“I LOVE A Quiet Place” I remarked as Bird Box started up on Netflix over the Christmas Period, “So I am sure I will love this as well” I stated adamantly to my wife. This… I soon found out, was my first mistake when going into Bird Box.
Bird Box is in no way a bad movie, in fact, it’s probably a really good movie. It’s just unfortunate that A Quiet Place did it better and left such a lasting impression in my mind – Bird Box is part of the Netflix initiative for “Quality Content” and the big push in recent times in getting much bigger actors into its offerings outside of cinema. Whilst it does succeed in many of its aspirations it left me wanting for something a little more fleshed out and character building than what was delivered.
The general plot of Bird Box is that something has appeared in the world that, if seen, causes people to see their worst fears & experience such sadness they commit suicide.

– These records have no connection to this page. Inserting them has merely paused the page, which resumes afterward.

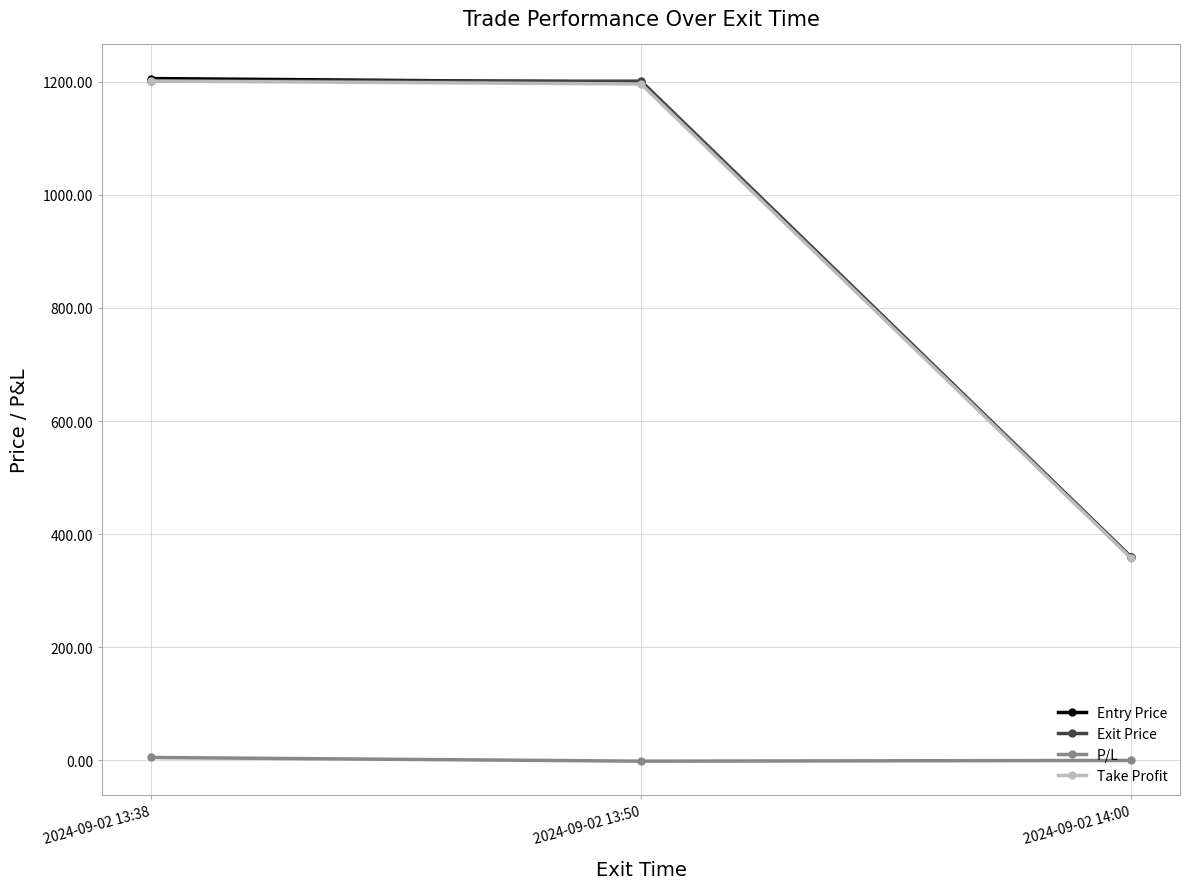

Count the number of data series in this chart.

4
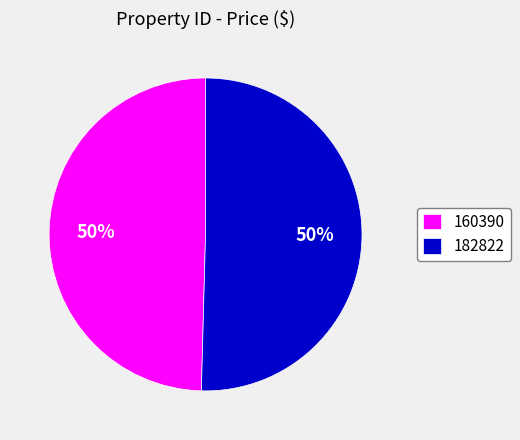

What percentage is the 160390 slice, to the nearest percent?

50%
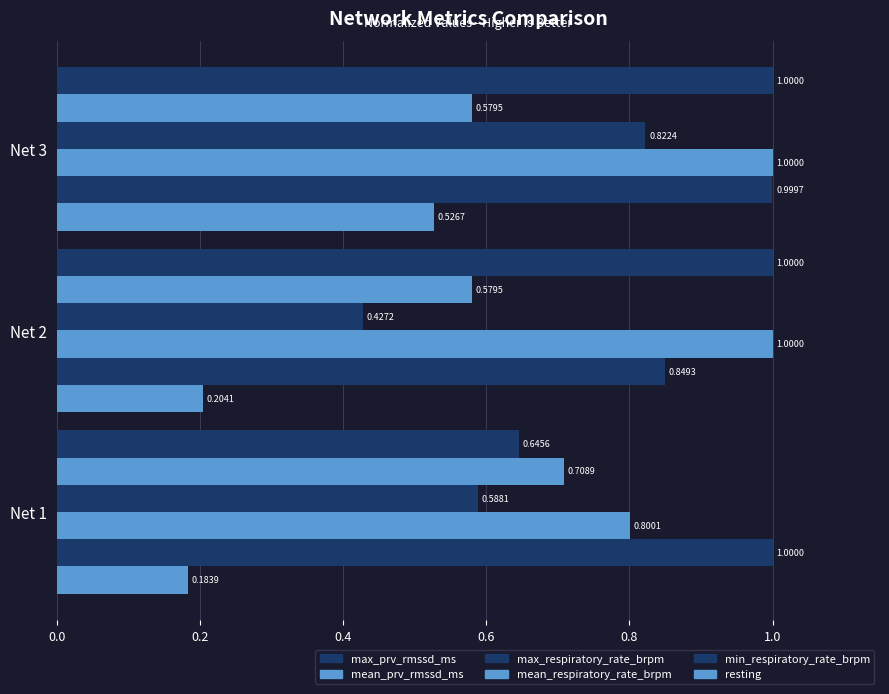

Count the number of categories in the chart.

3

This event causes a mass suicide the likes of which the world has never seen with 98% of the population being wiped out another 1% going mad and trying to force people to see this thing, with the remaining 1% of those going into hiding and walking blindfolded to avoid seeing the monster.
The plot then unfolds into two timelines – Directly after the initial event and 5 years down the line. The former of which sees a very pregnant Sandra Bullock surviving with a ragtag group of people as they try to survive the world as it has now become with the latter seeing her trying to get herself and 2 children, known simply as “Boy” & “Girl”, to a sanctuary which is seen as safe from the monsters. The story then attempts to fill in the gaps of the 5 years.
The issue I have with this is that the overarching plot just feels a bit rushed. The story had potential for what could be a excellently executed slow build up that leads into an explosive finale with a cliffhanger… What we get is that the story does have a nice slow build but then rushes through all the chaos after the even. From here Bird Box condenses a 5 year survival into about 15 minutes of film, with us needing to believe 2 of the leftover characters are madly in love but with no context to back this up.
The main cast of Bird Box is what really stands out here with Sandra Bullock and John Malkovich delivering the same excellent performances they have always been known for, whilst the still relatively unknown Trevante Rhodes delivers a performance that easily keeps up with his co-stars. John Malkovich, as always, is stellar in his portrayal of being an absolute dickhead who I couldn’t help but love.
Horror cliches abound in “The Blind Place”… I mean Bird Box… But it is compelling enough to hold my attention for 2 hours, and whilst it ultimately feels rushed, it is still a great film for a lazy Sunday afternoon with the wife.
Whilst it is almost impossible to not compare Bird Box to John Krasinski’s masterpiece that came before, Bird Box is a fun horror romp that delivers an excellent blend of horror and suspense – Perfect for a lazy Sunday evening.